In a recent incident, the CEO of Triplegangers, Oleksandr Tomchuk, discovered that his company's e-commerce platform was experiencing a severe disruption. The culprit turned out to be an aggressive bot from OpenAI attempting to scrape the site's extensive database. This event has sparked discussions about data protection and the responsibilities of AI companies when interacting with online businesses.
In the heart of a busy Saturday, Triplegangers' website faced an unexpected challenge. The company, known for its vast collection of 3D human digital doubles, found itself under siege by a relentless bot from OpenAI. The bot, using hundreds of IP addresses, bombarded the server with tens of thousands of requests, aiming to download hundreds of thousands of images and detailed descriptions. This aggressive scraping not only brought the site down but also resulted in substantial financial losses due to increased AWS usage costs.
Triplegangers, a small team based in Ukraine with operations licensed in Tampa, Florida, had spent over a decade building what they claim is the largest database of 3D human models on the web. Their terms of service explicitly forbid unauthorized bots from accessing their content, but this alone proved insufficient. To prevent such incidents, websites must configure a robot.txt file specifically instructing OpenAI's bots to avoid scraping. However, even this measure can take up to 24 hours to be recognized, leaving sites vulnerable during that period.
By Wednesday, after days of persistent attacks, Triplegangers managed to implement a properly configured robot.txt file and set up Cloudflare to block several bots, including GPTBot. Despite these efforts, the company remains uncertain about the extent of data taken by OpenAI and lacks a direct way to request its removal. OpenAI's failure to provide an opt-out tool exacerbates the situation, leaving businesses like Triplegangers feeling exposed.

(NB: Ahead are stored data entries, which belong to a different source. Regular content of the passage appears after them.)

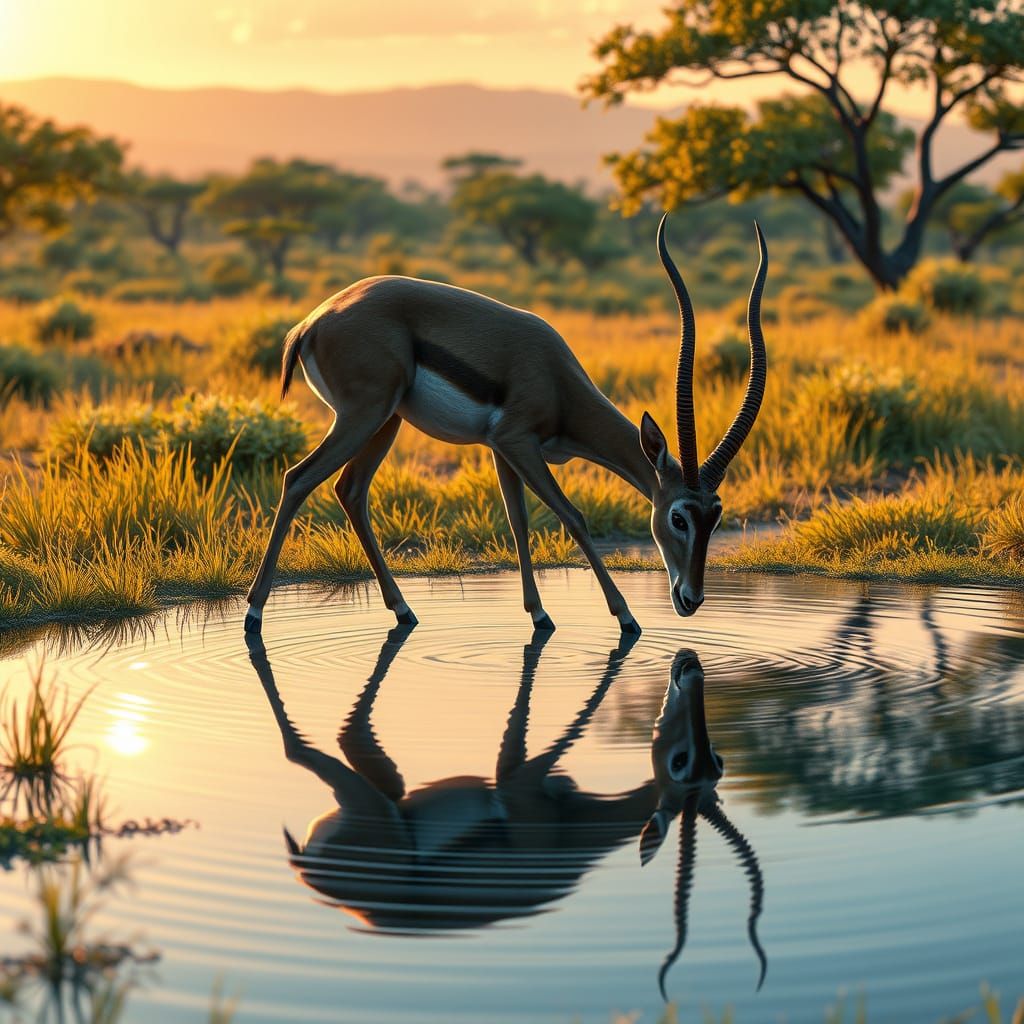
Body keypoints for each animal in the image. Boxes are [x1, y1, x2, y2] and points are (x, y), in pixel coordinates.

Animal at [243, 217, 768, 635]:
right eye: (678, 517)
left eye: (715, 516)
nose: (691, 599)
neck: (556, 378)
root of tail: (311, 322)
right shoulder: (518, 442)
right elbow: (571, 516)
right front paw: (625, 617)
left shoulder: (501, 449)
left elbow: (518, 520)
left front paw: (540, 615)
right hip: (363, 416)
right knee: (299, 479)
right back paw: (253, 614)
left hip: (386, 421)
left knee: (349, 490)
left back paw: (404, 611)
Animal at [246, 632, 766, 997]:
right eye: (681, 760)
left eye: (714, 760)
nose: (690, 666)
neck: (571, 831)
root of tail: (314, 874)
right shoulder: (516, 778)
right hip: (366, 801)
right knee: (298, 749)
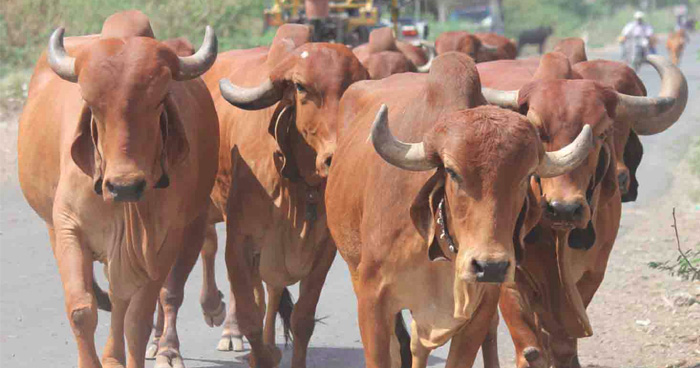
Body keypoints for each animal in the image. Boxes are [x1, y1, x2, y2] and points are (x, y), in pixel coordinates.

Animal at [17, 10, 219, 366]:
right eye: (90, 103)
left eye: (159, 100)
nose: (125, 187)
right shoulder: (68, 227)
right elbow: (82, 310)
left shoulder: (162, 241)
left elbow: (136, 319)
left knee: (127, 301)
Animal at [484, 53, 688, 366]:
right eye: (536, 131)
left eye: (602, 132)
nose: (564, 209)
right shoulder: (508, 278)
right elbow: (531, 348)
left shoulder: (592, 273)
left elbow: (563, 342)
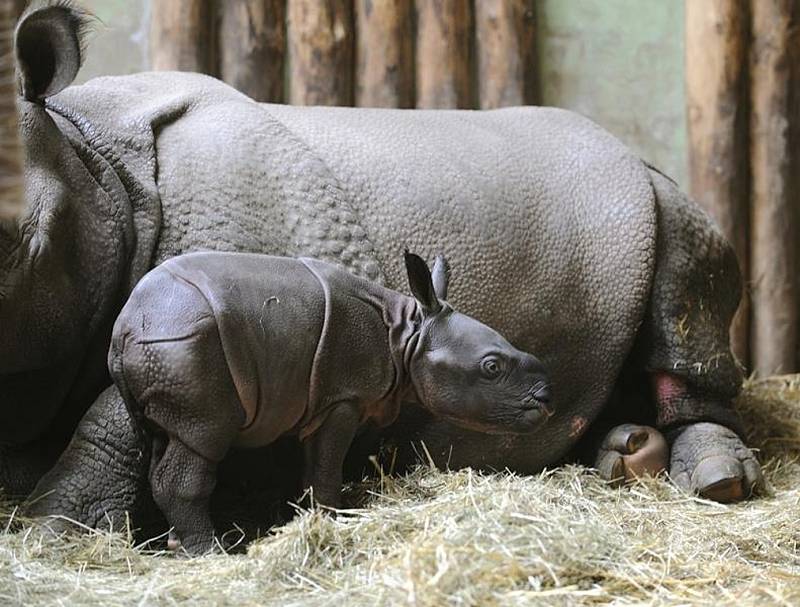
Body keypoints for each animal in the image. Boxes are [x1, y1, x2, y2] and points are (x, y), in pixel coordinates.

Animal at [111, 249, 552, 552]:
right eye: (492, 367)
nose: (546, 399)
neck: (408, 335)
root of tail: (125, 327)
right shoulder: (342, 399)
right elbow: (326, 465)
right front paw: (331, 518)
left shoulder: (324, 401)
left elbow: (312, 465)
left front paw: (311, 518)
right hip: (182, 344)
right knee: (203, 439)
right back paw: (210, 552)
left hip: (165, 350)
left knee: (167, 437)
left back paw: (179, 547)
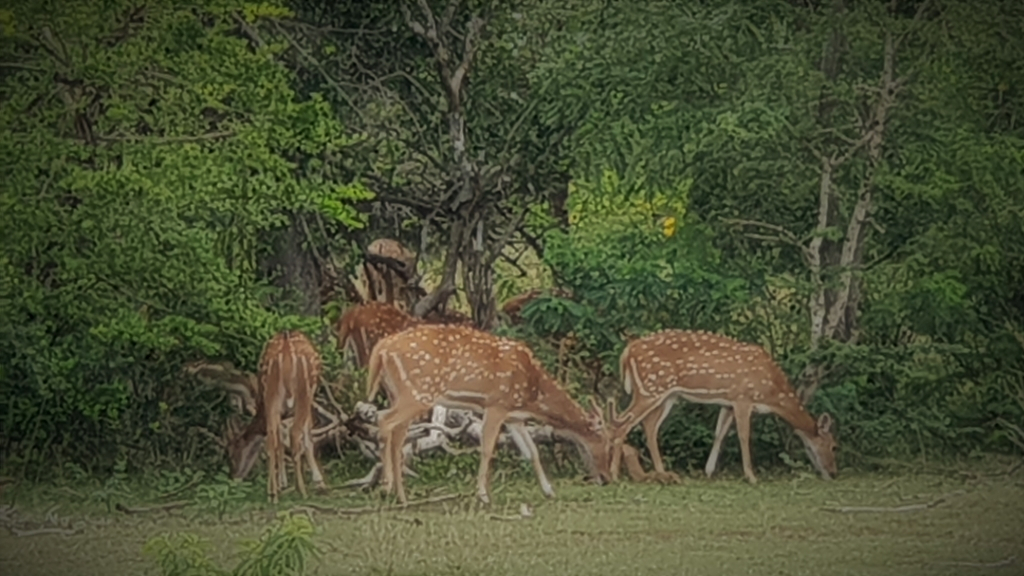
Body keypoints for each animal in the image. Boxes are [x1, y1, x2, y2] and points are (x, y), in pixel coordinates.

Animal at [230, 330, 329, 500]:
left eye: (233, 452)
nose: (234, 476)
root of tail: (286, 350)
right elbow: (305, 437)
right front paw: (319, 481)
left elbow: (280, 439)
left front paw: (282, 482)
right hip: (303, 393)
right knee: (294, 433)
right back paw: (301, 490)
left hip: (272, 394)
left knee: (272, 437)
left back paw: (273, 493)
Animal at [366, 323, 610, 502]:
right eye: (605, 441)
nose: (606, 478)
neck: (532, 394)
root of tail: (381, 349)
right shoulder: (496, 404)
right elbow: (487, 448)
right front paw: (483, 495)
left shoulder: (514, 416)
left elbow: (532, 451)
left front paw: (549, 490)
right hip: (418, 392)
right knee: (385, 421)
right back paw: (389, 488)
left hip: (398, 392)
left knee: (395, 431)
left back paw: (398, 492)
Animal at [602, 330, 835, 481]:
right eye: (834, 446)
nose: (833, 473)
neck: (771, 392)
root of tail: (628, 350)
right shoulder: (743, 397)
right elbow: (743, 435)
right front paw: (751, 476)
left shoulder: (728, 402)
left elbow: (719, 433)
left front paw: (709, 470)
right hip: (650, 388)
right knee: (622, 422)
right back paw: (614, 474)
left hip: (667, 395)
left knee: (649, 426)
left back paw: (663, 473)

This incident underscores the critical need for small online businesses to actively monitor their server logs and understand how to protect their data from unauthorized access. The aggressive behavior of AI bots, especially those from multibillion-dollar companies, highlights a significant loophole in current data protection practices. While AI companies claim to honor robot.txt files, the onus is unfairly placed on business owners to configure these protections correctly.
Oleksandr Tomchuk's experience serves as a stark reminder that without proper safeguards, valuable intellectual property can be compromised. He urges other small business owners to remain vigilant and take proactive steps to secure their online assets. The growing prevalence of AI crawlers and scrapers in 2024, which caused an 86% increase in invalid traffic, further emphasizes the urgency of addressing this issue. Ultimately, the responsibility should lie with AI companies to seek permission rather than unilaterally scraping data.